### SUPPLIED DATA:

=====

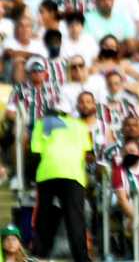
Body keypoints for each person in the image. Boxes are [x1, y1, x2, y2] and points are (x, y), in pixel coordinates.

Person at [30, 98, 91, 261]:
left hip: (47, 172)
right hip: (73, 174)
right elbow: (87, 152)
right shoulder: (80, 125)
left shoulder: (41, 123)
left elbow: (36, 152)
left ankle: (40, 254)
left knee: (44, 215)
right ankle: (81, 258)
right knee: (75, 219)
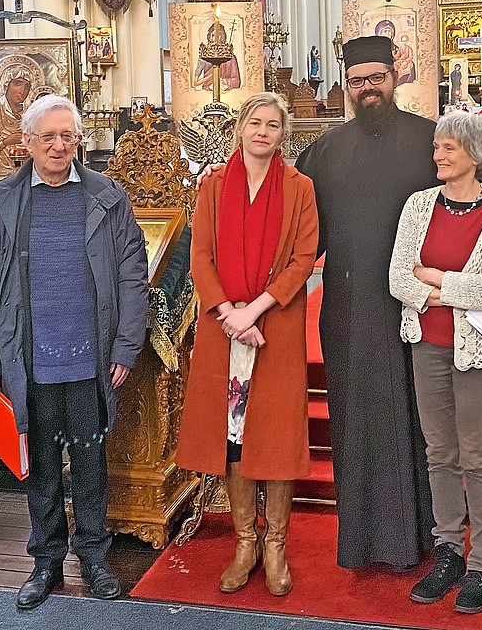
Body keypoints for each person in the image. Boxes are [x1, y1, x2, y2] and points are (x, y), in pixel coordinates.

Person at [294, 35, 482, 571]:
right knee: (362, 424)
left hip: (423, 314)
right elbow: (298, 227)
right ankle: (364, 542)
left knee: (430, 433)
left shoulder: (431, 140)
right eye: (357, 81)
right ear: (346, 86)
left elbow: (480, 196)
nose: (367, 88)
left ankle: (436, 543)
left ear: (395, 76)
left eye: (376, 77)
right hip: (352, 313)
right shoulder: (325, 151)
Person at [0, 94, 148, 608]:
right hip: (28, 361)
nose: (59, 145)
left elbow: (133, 277)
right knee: (41, 466)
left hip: (90, 361)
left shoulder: (107, 196)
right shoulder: (3, 201)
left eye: (68, 136)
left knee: (90, 465)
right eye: (48, 137)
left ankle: (93, 556)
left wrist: (125, 347)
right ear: (27, 143)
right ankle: (46, 561)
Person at [175, 93, 319, 597]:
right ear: (240, 128)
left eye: (273, 125)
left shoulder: (300, 188)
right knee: (232, 436)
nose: (262, 131)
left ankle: (276, 544)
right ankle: (245, 543)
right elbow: (200, 255)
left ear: (284, 133)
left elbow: (303, 259)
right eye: (254, 122)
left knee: (275, 434)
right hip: (224, 328)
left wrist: (253, 311)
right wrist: (227, 314)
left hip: (273, 324)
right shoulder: (212, 186)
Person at [389, 111, 482, 615]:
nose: (438, 155)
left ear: (476, 154)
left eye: (448, 148)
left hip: (479, 349)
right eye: (437, 147)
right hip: (427, 343)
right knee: (439, 451)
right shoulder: (418, 205)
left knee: (477, 454)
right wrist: (449, 290)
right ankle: (449, 552)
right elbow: (399, 278)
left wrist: (438, 283)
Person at [0, 60, 35, 172]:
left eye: (27, 86)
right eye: (17, 84)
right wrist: (6, 142)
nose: (22, 91)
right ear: (6, 84)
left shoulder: (32, 117)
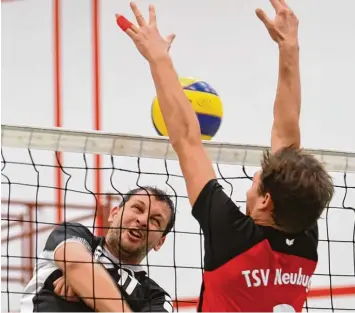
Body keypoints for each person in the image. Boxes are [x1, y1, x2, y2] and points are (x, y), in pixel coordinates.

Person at [116, 0, 334, 312]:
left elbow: (187, 137)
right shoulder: (303, 237)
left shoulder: (233, 237)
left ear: (265, 201)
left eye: (256, 180)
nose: (252, 179)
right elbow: (286, 135)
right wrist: (289, 48)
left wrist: (158, 58)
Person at [20, 186, 175, 312]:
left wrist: (85, 283)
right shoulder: (72, 233)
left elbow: (79, 270)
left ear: (160, 242)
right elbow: (77, 265)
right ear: (114, 214)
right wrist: (82, 276)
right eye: (137, 208)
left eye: (155, 220)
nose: (142, 221)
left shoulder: (157, 297)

=====

### WORK TO COMPLETE:
A word-for-word copy of the lines above from the one with "nose: (59, 145)" through the one with "right ankle: (46, 561)", inclusive, is the only output wanted.

### RESPONSE TO THIS TASK:
nose: (59, 145)
left elbow: (133, 277)
right knee: (41, 466)
left hip: (90, 361)
left shoulder: (107, 196)
right shoulder: (3, 201)
left eye: (68, 136)
left knee: (90, 465)
right eye: (48, 137)
left ankle: (93, 556)
left wrist: (125, 347)
right ear: (27, 143)
right ankle: (46, 561)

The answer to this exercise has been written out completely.